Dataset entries

#####

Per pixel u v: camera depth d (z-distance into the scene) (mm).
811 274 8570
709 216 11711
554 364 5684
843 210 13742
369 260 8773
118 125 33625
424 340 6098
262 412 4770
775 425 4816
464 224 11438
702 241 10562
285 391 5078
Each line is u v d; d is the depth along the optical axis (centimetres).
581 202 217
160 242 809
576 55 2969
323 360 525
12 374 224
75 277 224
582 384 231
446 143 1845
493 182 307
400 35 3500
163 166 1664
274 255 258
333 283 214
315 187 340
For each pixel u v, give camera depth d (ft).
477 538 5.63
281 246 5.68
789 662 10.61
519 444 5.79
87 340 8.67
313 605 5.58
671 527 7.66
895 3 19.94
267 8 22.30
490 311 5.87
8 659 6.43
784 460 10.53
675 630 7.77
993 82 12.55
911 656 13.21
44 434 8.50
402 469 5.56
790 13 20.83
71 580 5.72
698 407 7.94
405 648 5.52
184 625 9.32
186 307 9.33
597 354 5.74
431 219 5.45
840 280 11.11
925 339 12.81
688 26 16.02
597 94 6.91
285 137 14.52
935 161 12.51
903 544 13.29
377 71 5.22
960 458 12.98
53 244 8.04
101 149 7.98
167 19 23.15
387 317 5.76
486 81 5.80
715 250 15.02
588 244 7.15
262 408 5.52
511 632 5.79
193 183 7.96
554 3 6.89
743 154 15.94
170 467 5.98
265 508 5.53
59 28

#####

**Task:**
Look for the line that contains "446 143 1845" in the entries above. Set it down, along with all later lines, exactly as written.

**Finished exercise:**
446 143 1845
493 182 307
400 35 3500
163 166 1664
274 255 258
333 283 214
315 187 340
For each pixel u v, give camera depth d (ft).
477 538 5.63
281 246 5.68
789 662 10.61
519 444 5.79
87 340 8.67
313 605 5.58
671 527 7.66
895 3 19.94
267 8 22.30
490 311 5.87
8 659 6.43
784 460 10.53
675 630 7.77
993 82 12.55
911 656 13.21
44 434 8.50
402 469 5.56
790 13 20.83
71 580 5.72
698 407 7.94
405 648 5.52
184 625 9.32
186 307 9.33
597 354 5.74
431 219 5.45
840 280 11.11
925 339 12.81
688 26 16.02
597 94 6.91
285 137 14.52
935 161 12.51
903 544 13.29
377 71 5.22
960 458 12.98
53 244 8.04
101 149 7.98
167 19 23.15
387 317 5.76
486 81 5.80
715 250 15.02
588 244 7.15
262 408 5.52
511 632 5.79
193 183 7.96
554 3 6.89
743 154 15.94
170 467 5.98
265 508 5.53
59 28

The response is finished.